Test on the grounds that if individual is really interested in something, he will know the
vocabulary involved in that area.
(4) Use of Inventories : We may determine the pattern of an individual’s interest from his responses
to lists of occupations and activities.
The later are too often influenced by his limited and faulty knowledge of occupations. This
technique is by far the most common means of assessing interests and is commonly used.
31.4 Advantages of Interest Inventories
Interest inventories are useful in many ways :
(1) They are well-adapted to vocational counseling. The student expects his interests to be
considered. The interpretation, when given, carries considerable force because the student can
see that he is looking at himself in a mirror, that he is only receiving an analysis of what he
himself has said.
(2) They are useful for the counselor too as they are less fraught with emotional significance. The
subject can discuss the interest scores with the counsellee freely.

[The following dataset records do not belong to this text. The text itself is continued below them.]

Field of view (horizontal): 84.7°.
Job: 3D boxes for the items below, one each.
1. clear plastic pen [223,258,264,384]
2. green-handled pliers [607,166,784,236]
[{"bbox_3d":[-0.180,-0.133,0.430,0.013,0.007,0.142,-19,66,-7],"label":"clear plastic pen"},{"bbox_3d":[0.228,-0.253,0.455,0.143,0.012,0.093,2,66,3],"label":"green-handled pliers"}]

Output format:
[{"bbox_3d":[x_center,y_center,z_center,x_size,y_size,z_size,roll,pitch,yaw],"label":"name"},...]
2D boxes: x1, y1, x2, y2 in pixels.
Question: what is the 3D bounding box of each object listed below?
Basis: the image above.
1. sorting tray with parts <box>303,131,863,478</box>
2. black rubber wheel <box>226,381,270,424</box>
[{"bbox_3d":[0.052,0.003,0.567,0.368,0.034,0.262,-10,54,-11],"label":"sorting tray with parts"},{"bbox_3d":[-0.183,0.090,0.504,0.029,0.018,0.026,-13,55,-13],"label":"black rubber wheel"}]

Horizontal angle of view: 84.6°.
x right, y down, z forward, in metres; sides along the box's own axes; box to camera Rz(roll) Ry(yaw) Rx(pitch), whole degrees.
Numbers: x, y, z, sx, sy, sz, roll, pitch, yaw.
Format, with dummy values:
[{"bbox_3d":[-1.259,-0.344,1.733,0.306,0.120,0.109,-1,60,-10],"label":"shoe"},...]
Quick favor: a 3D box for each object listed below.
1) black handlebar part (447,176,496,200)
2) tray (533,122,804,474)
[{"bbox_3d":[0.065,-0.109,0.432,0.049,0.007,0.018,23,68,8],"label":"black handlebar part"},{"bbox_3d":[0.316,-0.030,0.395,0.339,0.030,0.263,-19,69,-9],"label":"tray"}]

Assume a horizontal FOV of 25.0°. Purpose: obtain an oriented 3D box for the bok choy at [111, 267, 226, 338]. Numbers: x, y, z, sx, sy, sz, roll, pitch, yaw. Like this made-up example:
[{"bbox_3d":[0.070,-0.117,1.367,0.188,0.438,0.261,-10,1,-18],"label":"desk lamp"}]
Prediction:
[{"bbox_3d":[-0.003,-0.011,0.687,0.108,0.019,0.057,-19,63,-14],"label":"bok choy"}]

(3) They are helpful devices for the counsellee too – Students do not mind revealing their interests
and are eager to have a report of their scores. A promise to interpret scores is an excellent, non-
threatening gambit to entice the student into the counselor’s office.
(4) They are economic devices — They can be given to a group; interpretation of profiles can be
carried out in group discussion.
(5) The provide excellent preliminary information either to further group study of careers or to
individual counseling.
(6) They assist counselor in dealing with many other student problems.
Interest inventories provide information about the student’s preferences which are more
stable than the verbally claimed interests.